- **GOAL OF THE EXERCISE**: Except for the pictures, retype the records that follow exactly.
========
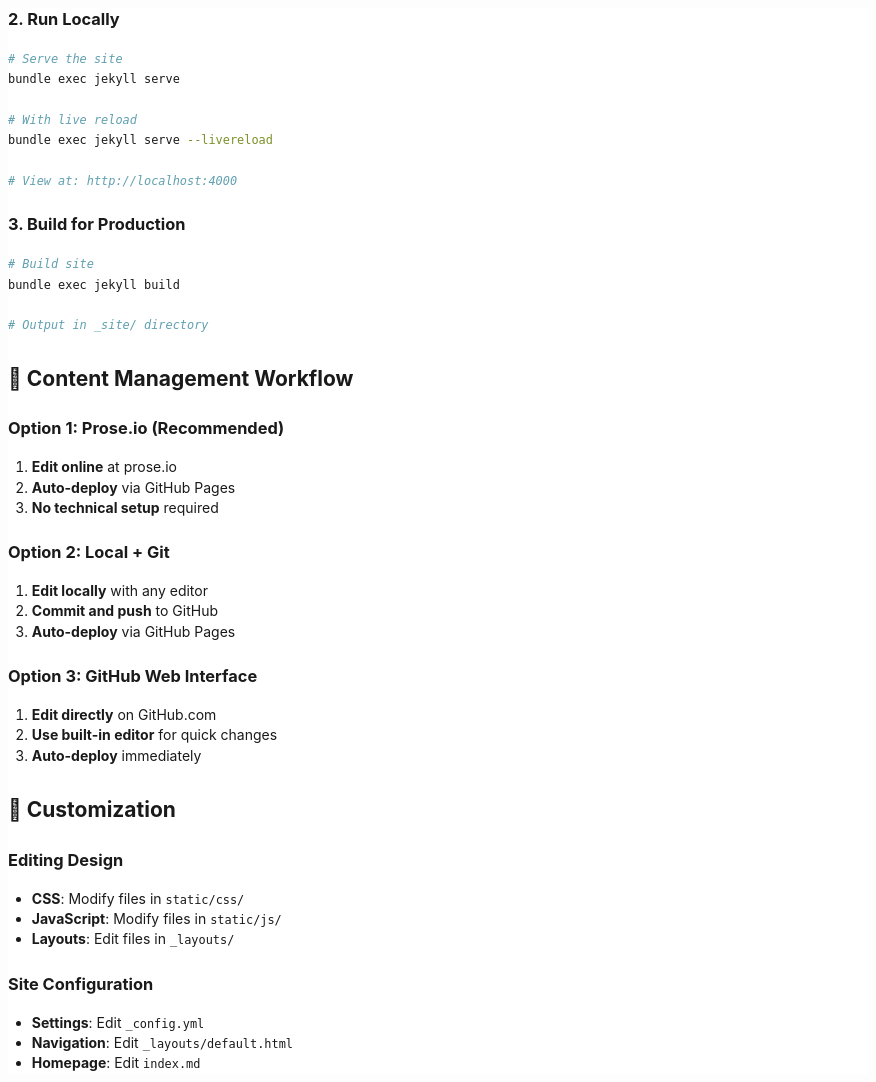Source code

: ### 2. Run Locally

```bash
# Serve the site
bundle exec jekyll serve

# With live reload
bundle exec jekyll serve --livereload

# View at: http://localhost:4000
```

### 3. Build for Production

```bash
# Build site
bundle exec jekyll build

# Output in _site/ directory
```

## 📝 Content Management Workflow

### Option 1: Prose.io (Recommended)
1. **Edit online** at prose.io
2. **Auto-deploy** via GitHub Pages
3. **No technical setup** required

### Option 2: Local + Git
1. **Edit locally** with any editor
2. **Commit and push** to GitHub
3. **Auto-deploy** via GitHub Pages

### Option 3: GitHub Web Interface
1. **Edit directly** on GitHub.com
2. **Use built-in editor** for quick changes
3. **Auto-deploy** immediately

## 🎨 Customization

### Editing Design
- **CSS**: Modify files in `static/css/`
- **JavaScript**: Modify files in `static/js/`
- **Layouts**: Edit files in `_layouts/`

### Site Configuration
- **Settings**: Edit `_config.yml`
- **Navigation**: Edit `_layouts/default.html`
- **Homepage**: Edit `index.md`
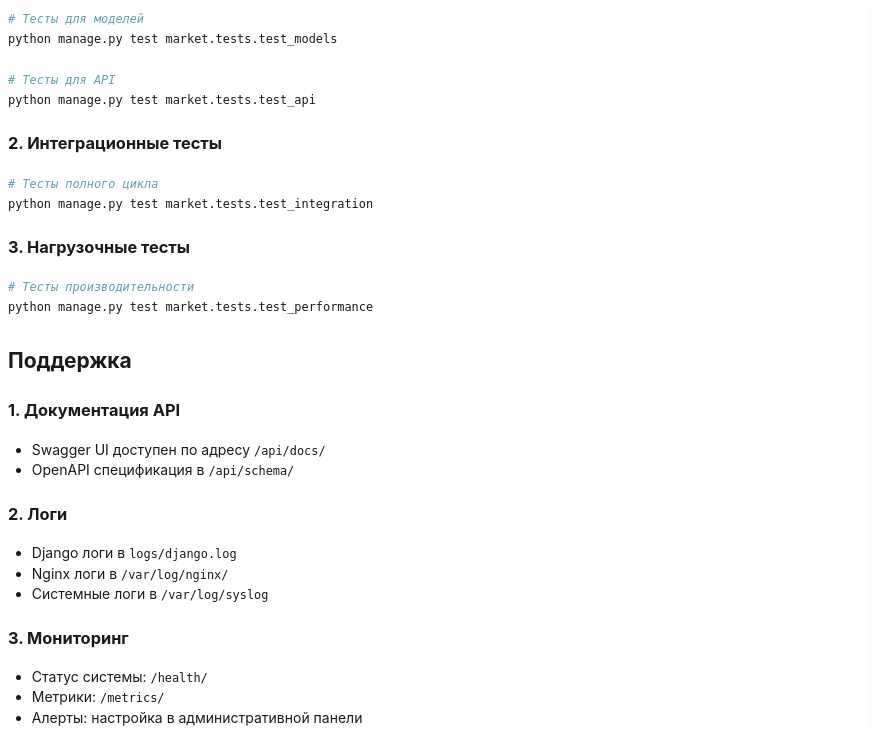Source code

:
 ```python
# Тесты для моделей
python manage.py test market.tests.test_models

# Тесты для API
python manage.py test market.tests.test_api
```

### 2. Интеграционные тесты

```python
# Тесты полного цикла
python manage.py test market.tests.test_integration
```

### 3. Нагрузочные тесты

```python
# Тесты производительности
python manage.py test market.tests.test_performance
```

## Поддержка

### 1. Документация API

- Swagger UI доступен по адресу `/api/docs/`
- OpenAPI спецификация в `/api/schema/`

### 2. Логи

- Django логи в `logs/django.log`
- Nginx логи в `/var/log/nginx/`
- Системные логи в `/var/log/syslog`

### 3. Мониторинг

- Статус системы: `/health/`
- Метрики: `/metrics/`
- Алерты: настройка в административной панели

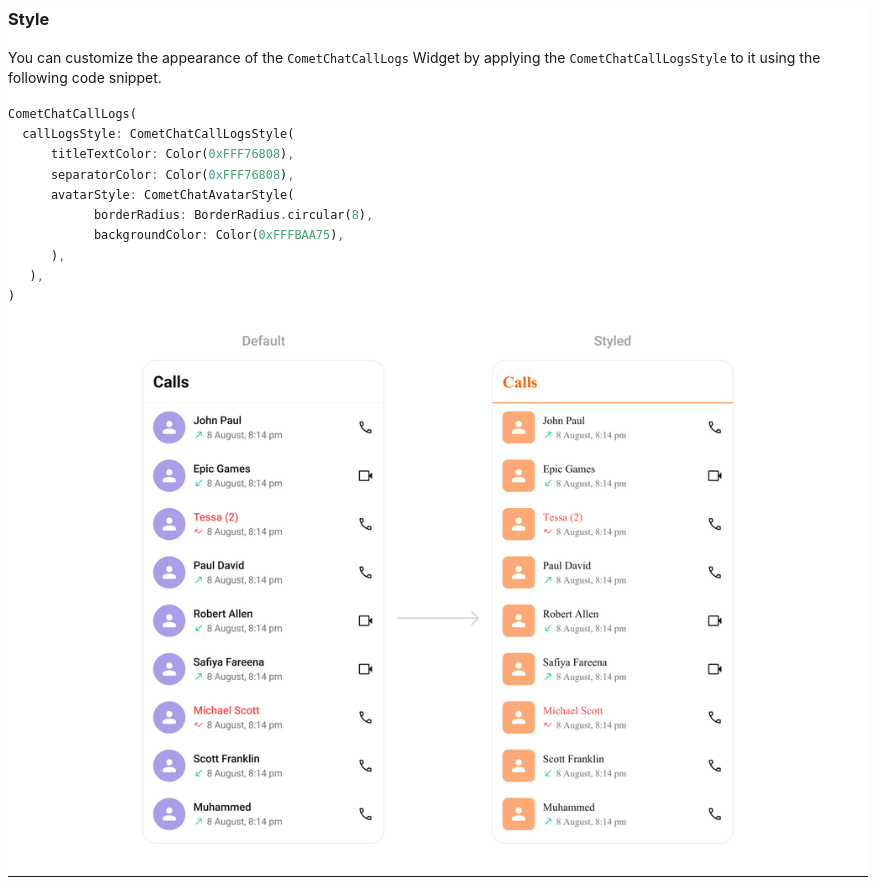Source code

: ### Style

You can customize the appearance of the `CometChatCallLogs` Widget by applying the `CometChatCallLogsStyle` to it using the following code snippet.

<Tabs>

<TabItem value="Dart" label="Dart">

```dart
CometChatCallLogs(
  callLogsStyle: CometChatCallLogsStyle(
      titleTextColor: Color(0xFFF76808),
      separatorColor: Color(0xFFF76808),
      avatarStyle: CometChatAvatarStyle(
            borderRadius: BorderRadius.circular(8),
            backgroundColor: Color(0xFFFBAA75),
      ),
   ),
)
```

</TabItem>

</Tabs>

![](../assets/components/call_logs/call_logs_styling.png)

---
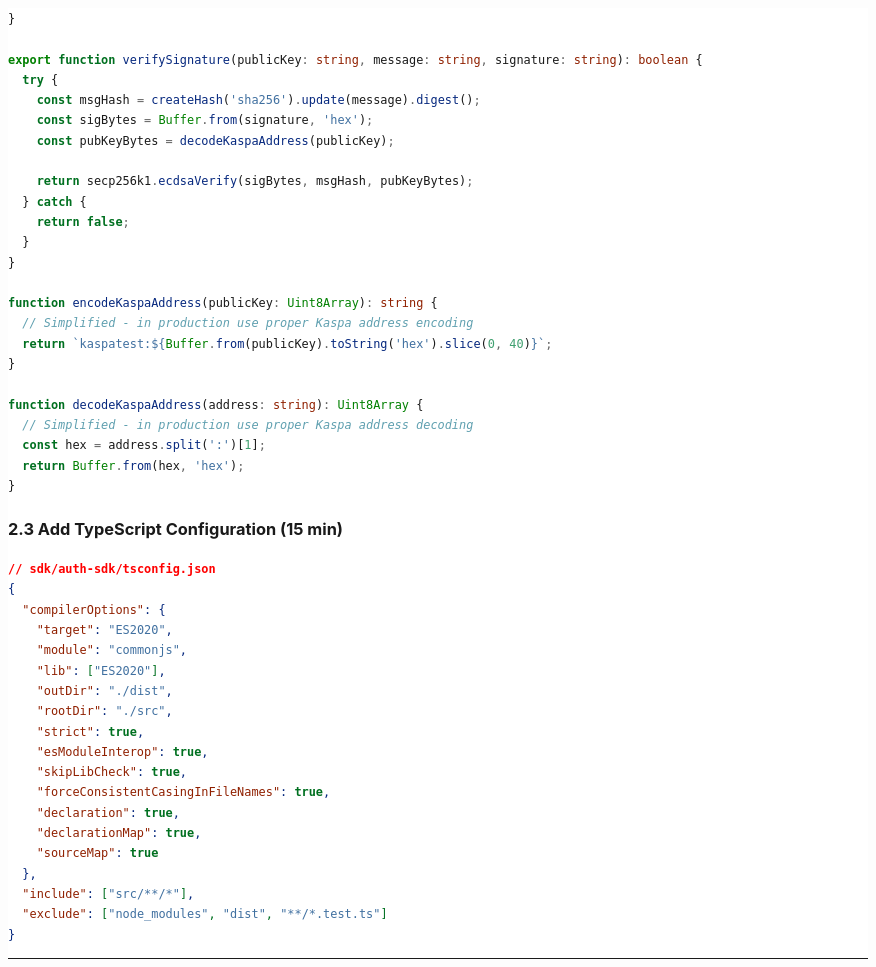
 ```typescript
}

export function verifySignature(publicKey: string, message: string, signature: string): boolean {
  try {
    const msgHash = createHash('sha256').update(message).digest();
    const sigBytes = Buffer.from(signature, 'hex');
    const pubKeyBytes = decodeKaspaAddress(publicKey);
    
    return secp256k1.ecdsaVerify(sigBytes, msgHash, pubKeyBytes);
  } catch {
    return false;
  }
}

function encodeKaspaAddress(publicKey: Uint8Array): string {
  // Simplified - in production use proper Kaspa address encoding
  return `kaspatest:${Buffer.from(publicKey).toString('hex').slice(0, 40)}`;
}

function decodeKaspaAddress(address: string): Uint8Array {
  // Simplified - in production use proper Kaspa address decoding  
  const hex = address.split(':')[1];
  return Buffer.from(hex, 'hex');
}
```

### 2.3 Add TypeScript Configuration (15 min)
```json
// sdk/auth-sdk/tsconfig.json
{
  "compilerOptions": {
    "target": "ES2020",
    "module": "commonjs",
    "lib": ["ES2020"],
    "outDir": "./dist",
    "rootDir": "./src",
    "strict": true,
    "esModuleInterop": true,
    "skipLibCheck": true,
    "forceConsistentCasingInFileNames": true,
    "declaration": true,
    "declarationMap": true,
    "sourceMap": true
  },
  "include": ["src/**/*"],
  "exclude": ["node_modules", "dist", "**/*.test.ts"]
}
```

---
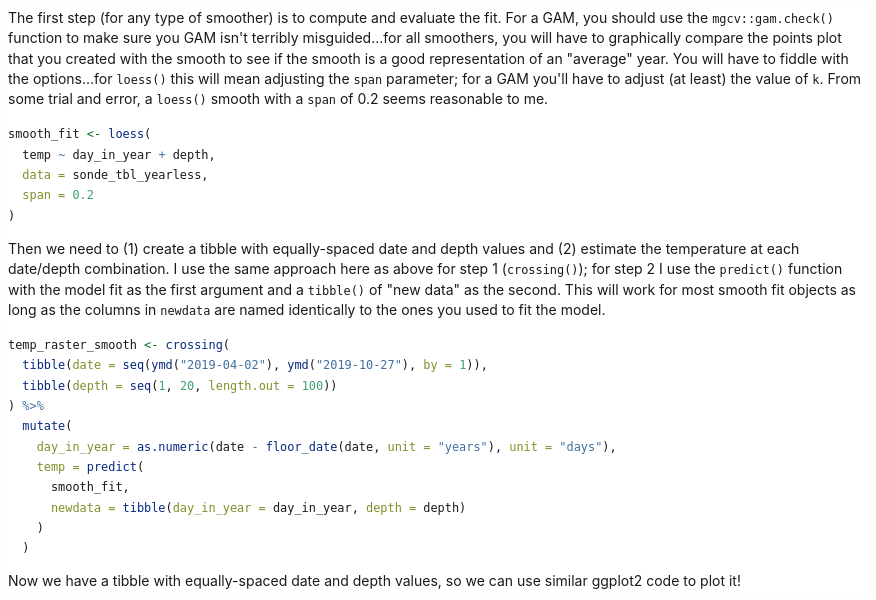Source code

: The first step (for any type of smoother) is to compute and evaluate the fit. For a GAM, you should use the `mgcv::gam.check()` function to make sure you GAM isn't terribly misguided...for all smoothers, you will have to graphically compare the points plot that you created with the smooth to see if the smooth is a good representation of an "average" year. You will have to fiddle with the options...for `loess()` this will mean adjusting the `span` parameter; for a GAM you'll have to adjust (at least) the value of `k`. From some trial and error, a `loess()` smooth with a `span` of 0.2 seems reasonable to me.


```r
smooth_fit <- loess(
  temp ~ day_in_year + depth, 
  data = sonde_tbl_yearless, 
  span = 0.2
)
```

Then we need to (1) create a tibble with equally-spaced date and depth values and (2) estimate the temperature at each date/depth combination. I use the same approach here as above for step 1 (`crossing()`); for step 2 I use the `predict()` function with the model fit as the first argument and a `tibble()` of "new data" as the second. This will work for most smooth fit objects as long as the columns in `newdata` are named identically to the ones you used to fit the model.


```r
temp_raster_smooth <- crossing(
  tibble(date = seq(ymd("2019-04-02"), ymd("2019-10-27"), by = 1)),
  tibble(depth = seq(1, 20, length.out = 100))
) %>%
  mutate(
    day_in_year = as.numeric(date - floor_date(date, unit = "years"), unit = "days"),
    temp = predict(
      smooth_fit, 
      newdata = tibble(day_in_year = day_in_year, depth = depth)
    )
  )
```

Now we have a tibble with equally-spaced date and depth values, so we can use similar ggplot2 code to plot it!
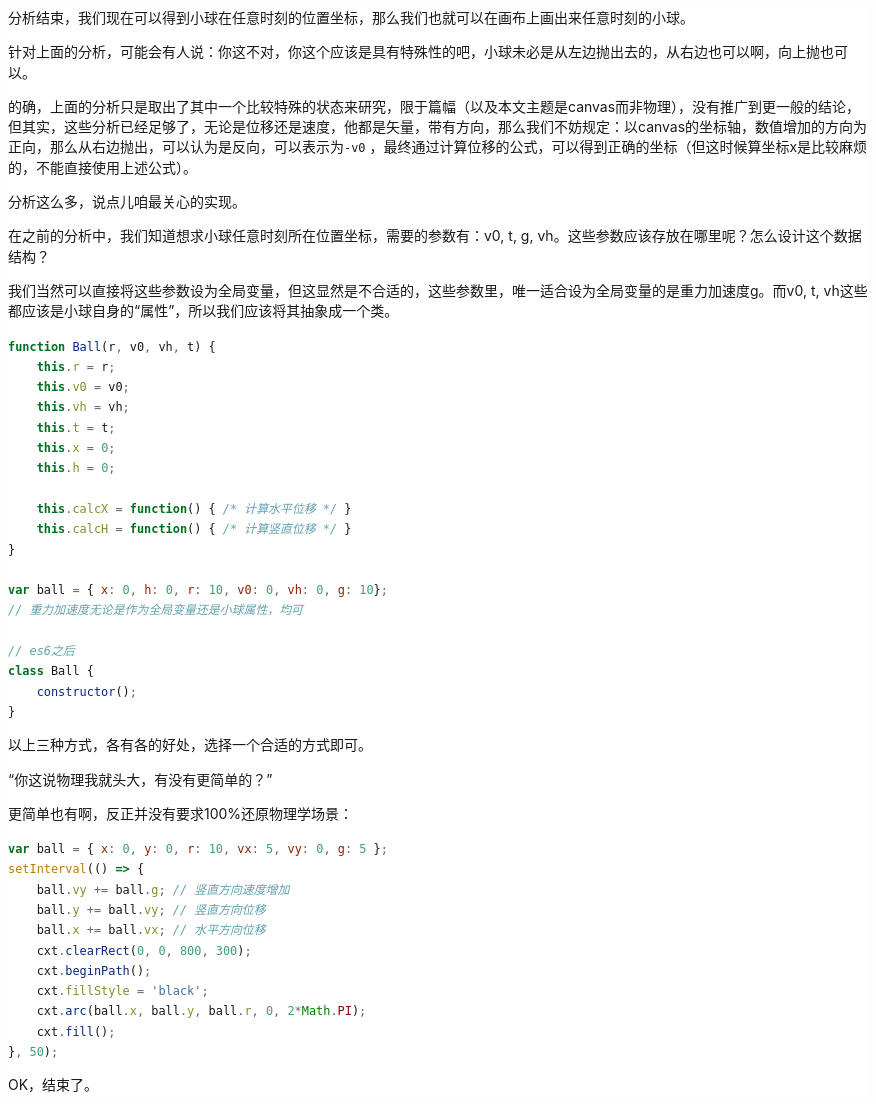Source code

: 分析结束，我们现在可以得到小球在任意时刻的位置坐标，那么我们也就可以在画布上画出来任意时刻的小球。

针对上面的分析，可能会有人说：你这不对，你这个应该是具有特殊性的吧，小球未必是从左边抛出去的，从右边也可以啊，向上抛也可以。

的确，上面的分析只是取出了其中一个比较特殊的状态来研究，限于篇幅（以及本文主题是canvas而非物理），没有推广到更一般的结论，但其实，这些分析已经足够了，无论是位移还是速度，他都是矢量，带有方向，那么我们不妨规定：以canvas的坐标轴，数值增加的方向为正向，那么从右边抛出，可以认为是反向，可以表示为`-v0` ，最终通过计算位移的公式，可以得到正确的坐标（但这时候算坐标x是比较麻烦的，不能直接使用上述公式）。

分析这么多，说点儿咱最关心的实现。

在之前的分析中，我们知道想求小球任意时刻所在位置坐标，需要的参数有：v0, t, g, vh。这些参数应该存放在哪里呢？怎么设计这个数据结构？

我们当然可以直接将这些参数设为全局变量，但这显然是不合适的，这些参数里，唯一适合设为全局变量的是重力加速度g。而v0, t, vh这些都应该是小球自身的“属性”，所以我们应该将其抽象成一个类。

```javascript
function Ball(r, v0, vh, t) {
    this.r = r;
    this.v0 = v0;
    this.vh = vh;
    this.t = t;
    this.x = 0;
    this.h = 0;
    
    this.calcX = function() { /* 计算水平位移 */ }
    this.calcH = function() { /* 计算竖直位移 */ }
}

var ball = { x: 0, h: 0, r: 10, v0: 0, vh: 0, g: 10};
// 重力加速度无论是作为全局变量还是小球属性，均可

// es6之后
class Ball {
    constructor();
}
```

以上三种方式，各有各的好处，选择一个合适的方式即可。

“你这说物理我就头大，有没有更简单的？”

更简单也有啊，反正并没有要求100%还原物理学场景：

```javascript
var ball = { x: 0, y: 0, r: 10, vx: 5, vy: 0, g: 5 };
setInterval(() => {
    ball.vy += ball.g; // 竖直方向速度增加
    ball.y += ball.vy; // 竖直方向位移
    ball.x += ball.vx; // 水平方向位移
    cxt.clearRect(0, 0, 800, 300);
    cxt.beginPath();
    cxt.fillStyle = 'black';
    cxt.arc(ball.x, ball.y, ball.r, 0, 2*Math.PI);
    cxt.fill();
}, 50);
```

OK，结束了。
========
- **RESPONSE**:
Source code

: ### 2. Run Locally

```bash
# Serve the site
bundle exec jekyll serve

# With live reload
bundle exec jekyll serve --livereload

# View at: http://localhost:4000
```

### 3. Build for Production

```bash
# Build site
bundle exec jekyll build

# Output in _site/ directory
```

## 📝 Content Management Workflow

### Option 1: Prose.io (Recommended)
1. **Edit online** at prose.io
2. **Auto-deploy** via GitHub Pages
3. **No technical setup** required

### Option 2: Local + Git
1. **Edit locally** with any editor
2. **Commit and push** to GitHub
3. **Auto-deploy** via GitHub Pages

### Option 3: GitHub Web Interface
1. **Edit directly** on GitHub.com
2. **Use built-in editor** for quick changes
3. **Auto-deploy** immediately

## 🎨 Customization

### Editing Design
- **CSS**: Modify files in `static/css/`
- **JavaScript**: Modify files in `static/js/`
- **Layouts**: Edit files in `_layouts/`

### Site Configuration
- **Settings**: Edit `_config.yml`
- **Navigation**: Edit `_layouts/default.html`
- **Homepage**: Edit `index.md`
Source code

:
 ```python
# Тесты для моделей
python manage.py test market.tests.test_models

# Тесты для API
python manage.py test market.tests.test_api
```

### 2. Интеграционные тесты

```python
# Тесты полного цикла
python manage.py test market.tests.test_integration
```

### 3. Нагрузочные тесты

```python
# Тесты производительности
python manage.py test market.tests.test_performance
```

## Поддержка

### 1. Документация API

- Swagger UI доступен по адресу `/api/docs/`
- OpenAPI спецификация в `/api/schema/`

### 2. Логи

- Django логи в `logs/django.log`
- Nginx логи в `/var/log/nginx/`
- Системные логи в `/var/log/syslog`

### 3. Мониторинг

- Статус системы: `/health/`
- Метрики: `/metrics/`
- Алерты: настройка в административной панели

Source code

: ### Style

You can customize the appearance of the `CometChatCallLogs` Widget by applying the `CometChatCallLogsStyle` to it using the following code snippet.

<Tabs>

<TabItem value="Dart" label="Dart">

```dart
CometChatCallLogs(
  callLogsStyle: CometChatCallLogsStyle(
      titleTextColor: Color(0xFFF76808),
      separatorColor: Color(0xFFF76808),
      avatarStyle: CometChatAvatarStyle(
            borderRadius: BorderRadius.circular(8),
            backgroundColor: Color(0xFFFBAA75),
      ),
   ),
)
```

</TabItem>

</Tabs>

![](../assets/components/call_logs/call_logs_styling.png)

---
 ```typescript
}

export function verifySignature(publicKey: string, message: string, signature: string): boolean {
  try {
    const msgHash = createHash('sha256').update(message).digest();
    const sigBytes = Buffer.from(signature, 'hex');
    const pubKeyBytes = decodeKaspaAddress(publicKey);
    
    return secp256k1.ecdsaVerify(sigBytes, msgHash, pubKeyBytes);
  } catch {
    return false;
  }
}

function encodeKaspaAddress(publicKey: Uint8Array): string {
  // Simplified - in production use proper Kaspa address encoding
  return `kaspatest:${Buffer.from(publicKey).toString('hex').slice(0, 40)}`;
}

function decodeKaspaAddress(address: string): Uint8Array {
  // Simplified - in production use proper Kaspa address decoding  
  const hex = address.split(':')[1];
  return Buffer.from(hex, 'hex');
}
```

### 2.3 Add TypeScript Configuration (15 min)
```json
// sdk/auth-sdk/tsconfig.json
{
  "compilerOptions": {
    "target": "ES2020",
    "module": "commonjs",
    "lib": ["ES2020"],
    "outDir": "./dist",
    "rootDir": "./src",
    "strict": true,
    "esModuleInterop": true,
    "skipLibCheck": true,
    "forceConsistentCasingInFileNames": true,
    "declaration": true,
    "declarationMap": true,
    "sourceMap": true
  },
  "include": ["src/**/*"],
  "exclude": ["node_modules", "dist", "**/*.test.ts"]
}
```

---
Source code

: The first step (for any type of smoother) is to compute and evaluate the fit. For a GAM, you should use the `mgcv::gam.check()` function to make sure you GAM isn't terribly misguided...for all smoothers, you will have to graphically compare the points plot that you created with the smooth to see if the smooth is a good representation of an "average" year. You will have to fiddle with the options...for `loess()` this will mean adjusting the `span` parameter; for a GAM you'll have to adjust (at least) the value of `k`. From some trial and error, a `loess()` smooth with a `span` of 0.2 seems reasonable to me.


```r
smooth_fit <- loess(
  temp ~ day_in_year + depth, 
  data = sonde_tbl_yearless, 
  span = 0.2
)
```

Then we need to (1) create a tibble with equally-spaced date and depth values and (2) estimate the temperature at each date/depth combination. I use the same approach here as above for step 1 (`crossing()`); for step 2 I use the `predict()` function with the model fit as the first argument and a `tibble()` of "new data" as the second. This will work for most smooth fit objects as long as the columns in `newdata` are named identically to the ones you used to fit the model.


```r
temp_raster_smooth <- crossing(
  tibble(date = seq(ymd("2019-04-02"), ymd("2019-10-27"), by = 1)),
  tibble(depth = seq(1, 20, length.out = 100))
) %>%
  mutate(
    day_in_year = as.numeric(date - floor_date(date, unit = "years"), unit = "days"),
    temp = predict(
      smooth_fit, 
      newdata = tibble(day_in_year = day_in_year, depth = depth)
    )
  )
```

Now we have a tibble with equally-spaced date and depth values, so we can use similar ggplot2 code to plot it!
Source code

: 分析结束，我们现在可以得到小球在任意时刻的位置坐标，那么我们也就可以在画布上画出来任意时刻的小球。

针对上面的分析，可能会有人说：你这不对，你这个应该是具有特殊性的吧，小球未必是从左边抛出去的，从右边也可以啊，向上抛也可以。

的确，上面的分析只是取出了其中一个比较特殊的状态来研究，限于篇幅（以及本文主题是canvas而非物理），没有推广到更一般的结论，但其实，这些分析已经足够了，无论是位移还是速度，他都是矢量，带有方向，那么我们不妨规定：以canvas的坐标轴，数值增加的方向为正向，那么从右边抛出，可以认为是反向，可以表示为`-v0` ，最终通过计算位移的公式，可以得到正确的坐标（但这时候算坐标x是比较麻烦的，不能直接使用上述公式）。

分析这么多，说点儿咱最关心的实现。

在之前的分析中，我们知道想求小球任意时刻所在位置坐标，需要的参数有：v0, t, g, vh。这些参数应该存放在哪里呢？怎么设计这个数据结构？

我们当然可以直接将这些参数设为全局变量，但这显然是不合适的，这些参数里，唯一适合设为全局变量的是重力加速度g。而v0, t, vh这些都应该是小球自身的“属性”，所以我们应该将其抽象成一个类。

```javascript
function Ball(r, v0, vh, t) {
    this.r = r;
    this.v0 = v0;
    this.vh = vh;
    this.t = t;
    this.x = 0;
    this.h = 0;
    
    this.calcX = function() { /* 计算水平位移 */ }
    this.calcH = function() { /* 计算竖直位移 */ }
}

var ball = { x: 0, h: 0, r: 10, v0: 0, vh: 0, g: 10};
// 重力加速度无论是作为全局变量还是小球属性，均可

// es6之后
class Ball {
    constructor();
}
```

以上三种方式，各有各的好处，选择一个合适的方式即可。

“你这说物理我就头大，有没有更简单的？”

更简单也有啊，反正并没有要求100%还原物理学场景：

```javascript
var ball = { x: 0, y: 0, r: 10, vx: 5, vy: 0, g: 5 };
setInterval(() => {
    ball.vy += ball.g; // 竖直方向速度增加
    ball.y += ball.vy; // 竖直方向位移
    ball.x += ball.vx; // 水平方向位移
    cxt.clearRect(0, 0, 800, 300);
    cxt.beginPath();
    cxt.fillStyle = 'black';
    cxt.arc(ball.x, ball.y, ball.r, 0, 2*Math.PI);
    cxt.fill();
}, 50);
```

OK，结束了。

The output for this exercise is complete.